Création d’une prime incitative à l’anticipation des travaux d’adaptation basiques (salle de bain, sols, portes de circulation) entre 65 et 75 ans pour favoriser l’adaptation préventive des logements (exemple de l’Allemagne). Nous proposons par exemple une prise en charge de tout ou partie des prestations d’ergothérapeute par la sécurité sociale ou par les mutuelles

Proposition n°13 – Soutenir les usagers et sécuriser les artisans : généraliser le tiers-payant

Il convient de généraliser la pratique du tiers payant ou des fonds d’avance avec l’Etat, les financeurs institutionnels et les collectivités territoriales. Cela se pratique déjà sur beaucoup de territoires : il fait généraliser ces pratiques afin que les personnes âgées ne supportent que le reste à charge sans attendre le versement des aides ou du crédit d’impôt et les délais d’attentes des décisions puis de versement des fonds n’obèrent pas gravement la trésorerie des artisans.

L’ADAPTATION PASSE AUSSI PAR LES SERVICES D’AIDES ET LES OUTILS TECHNOLOGIQUES

Proposition n°14 – Soutenir le développement de solutions technologiques à domicile

Qu’il s‘agisse des prestations permettant du bénéficier du crédit d’impôt, de la liste des produits et prestations remboursables (LPP) par la Sécurité Sociale ou la liste des solutions de la CNSA, il est essentiel, avec la rapidité des progrès technologiques, de réviser les listes des produits concernés. Nous prônons la création d’une commission annuelle de révision des solutions technologiques éligibles dans le cadre de l’adaptation de l’Habitat pour favoriser le lancement et l’intégration d’innovations utiles.

De même que la préconisation d’un Pack Technologique (cf. Proposition Rapport Aquino-Bourquin) doit valoir aussi bien pour les Ehpad que pour les Ssiad et Saad.

Proposition n°15 – Équiper tous les logements collectifs hébergeant des personnes âgées

Rendre progressivement obligatoire l’installation d’aides techniques et la fourniture de services technologiques à la personne dans tous les logements collectifs hébergeant des personnes âgées. Face à l’explosion actuelle et surtout future d’habitats intermédiaires dédiés aux seniors, cette règle doit s’imposer de suite.

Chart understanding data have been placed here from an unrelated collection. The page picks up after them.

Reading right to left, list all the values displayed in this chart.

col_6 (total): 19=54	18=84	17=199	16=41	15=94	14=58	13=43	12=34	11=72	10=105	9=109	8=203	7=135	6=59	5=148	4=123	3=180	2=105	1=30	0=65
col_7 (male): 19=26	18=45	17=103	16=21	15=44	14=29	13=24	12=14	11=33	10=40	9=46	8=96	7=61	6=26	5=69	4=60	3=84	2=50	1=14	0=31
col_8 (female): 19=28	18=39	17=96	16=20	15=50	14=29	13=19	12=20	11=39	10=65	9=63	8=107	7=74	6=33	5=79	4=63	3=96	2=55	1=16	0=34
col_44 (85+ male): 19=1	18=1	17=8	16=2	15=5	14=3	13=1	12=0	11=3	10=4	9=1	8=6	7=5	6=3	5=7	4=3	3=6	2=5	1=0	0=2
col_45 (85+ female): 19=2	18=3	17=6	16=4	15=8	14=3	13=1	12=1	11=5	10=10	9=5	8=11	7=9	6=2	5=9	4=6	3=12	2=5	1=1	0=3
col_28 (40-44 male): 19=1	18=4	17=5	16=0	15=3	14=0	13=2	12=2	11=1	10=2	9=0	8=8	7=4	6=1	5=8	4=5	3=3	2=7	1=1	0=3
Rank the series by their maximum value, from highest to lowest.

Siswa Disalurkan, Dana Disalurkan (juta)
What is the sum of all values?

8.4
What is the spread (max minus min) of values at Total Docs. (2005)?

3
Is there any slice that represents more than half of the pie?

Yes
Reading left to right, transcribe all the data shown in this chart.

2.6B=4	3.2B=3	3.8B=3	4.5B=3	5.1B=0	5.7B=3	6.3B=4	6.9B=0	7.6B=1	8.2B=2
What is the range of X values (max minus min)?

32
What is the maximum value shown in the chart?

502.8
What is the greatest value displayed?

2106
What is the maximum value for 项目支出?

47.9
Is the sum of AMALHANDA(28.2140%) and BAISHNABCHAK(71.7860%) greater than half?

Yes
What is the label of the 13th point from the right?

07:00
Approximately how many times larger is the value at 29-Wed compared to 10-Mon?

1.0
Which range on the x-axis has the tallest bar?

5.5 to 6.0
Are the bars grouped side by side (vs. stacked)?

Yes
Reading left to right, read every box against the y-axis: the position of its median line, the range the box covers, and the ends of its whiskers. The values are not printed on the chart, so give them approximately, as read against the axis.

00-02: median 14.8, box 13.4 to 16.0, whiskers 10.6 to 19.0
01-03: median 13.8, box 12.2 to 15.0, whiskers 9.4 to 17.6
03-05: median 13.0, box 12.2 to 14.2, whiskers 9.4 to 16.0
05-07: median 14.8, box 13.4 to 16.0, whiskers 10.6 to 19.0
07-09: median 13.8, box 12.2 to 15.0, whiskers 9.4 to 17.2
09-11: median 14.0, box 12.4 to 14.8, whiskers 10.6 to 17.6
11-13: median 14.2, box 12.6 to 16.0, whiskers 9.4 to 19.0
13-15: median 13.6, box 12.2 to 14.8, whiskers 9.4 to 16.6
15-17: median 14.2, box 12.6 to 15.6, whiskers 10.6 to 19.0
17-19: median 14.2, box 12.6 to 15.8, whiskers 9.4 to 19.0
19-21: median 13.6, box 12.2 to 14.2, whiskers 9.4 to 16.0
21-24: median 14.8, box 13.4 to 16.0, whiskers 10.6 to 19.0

Proposition n°16 – Mettre l’adaptation du logement au cœur de l’aide à domicile

Comme le font de nombreux services d’aide à domicile ou des entreprises comme La Poste, il faut systématiser partout où cela est possible les missions de repérage des situations de fragilité afin d’anticiper les adaptations nécessaires. Nous proposons également d’intégrer une courte formation au bâti adapté et aux aides techniques pour les personnels des SAP, afin qu’elles puissent contribuer au repérage pour les résidents dont ils ont la charge et pour elle-même (cf. Mission El-Khomri). De même qu’il convient de systématiser le bilan de sécurité et d’ergonomie, tant pour les personnes âgées que pour les aides à domicile, dans toutes les évaluations et adaptations du logement. Le logement doit servir aussi d’outil pour établir une norme de partage de l’information entre professionnels de l’intervention à domicile pour unifier les mains courantes quitte à se servir pour cela d’outils numériques.